EXTERN(BOOT2_FIRMWARE)

SECTIONS {
    .boot2 ORIGIN(BOOT2) :
    {
        KEEP(*(.boot2));
    } > BOOT2
} INSERT BEFORE .text;

SECTIONS {
    .boot_info : ALIGN(4)
    {
        KEEP(*(.boot_info));
    } > FLASH

} INSERT AFTER .vector_table;
_stext = ADDR(.boot_info) + SIZEOF(.boot_info);

SECTIONS {
    .bi_entries : ALIGN(4)
    {
        __bi_entries_start = .;
        KEEP(*(.bi_entries));
        . = ALIGN(4);
        __bi_entries_end = .;
    } > FLASH
} INSERT AFTER .text;

This script defines the memory map of the target microcontroller (e.g. Flash, RAM, stack, heap locations) and tells the linker where to place the various code and data sections (e.g. .text, .data, .bss).
Without such a script, the linker will not be able to correctly place the program in the device's memory.
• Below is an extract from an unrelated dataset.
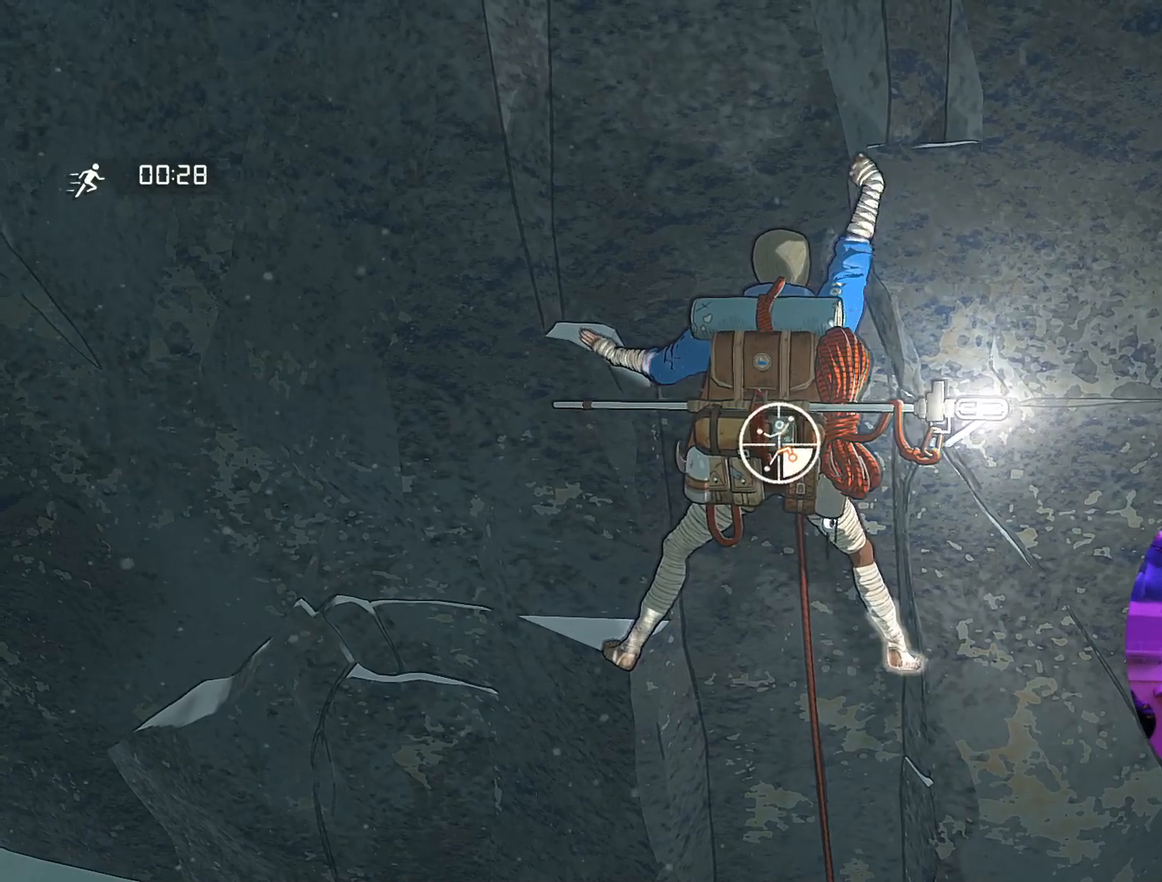
{"buttons": ["R1"], "left_stick": "center", "right_stick": "center", "events": [[500, "left_stick", "center"]]}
Custom entry point (#![no_main], #[entry]): Embedded Rust programs do not use the standard main function as an entry point, since it depends on the OS runtime.
Instead, the #![no_main] attribute is used to disable the standard entry point.
The developer then defines a custom entry point, often using the #[entry] macro from an architecture-specific crate (e.g. cortex-m-rt).
This startup code is responsible for initializing the stack, data sections, and jumping to the main logic of the program.

C. Final executable file

Output format: By default, rustc generates an ELF file, which contains a lot of useful debugging information.
However, most microcontrollers require a very minimal binary (.bin) or hexadecimal (.hex) file consisting only of the program instructions. Tools such as cargo-binutils (which provides objcopy) are used to convert the ELF file to these formats.

Conclusion

Compiling a Rust program for embedded systems follows the same fundamental multi-step process as for regular applications, but with critical adaptations.
1. removal of the standard library (no_std) 2. target-specific triplets, 3. careful optimization of code size, 4. custom linker scripts 5. custom entry points.

This complex yet flexible pipeline makes Rust a powerful and robust choice for embedded software development, providing system control and performance without sacrificing security.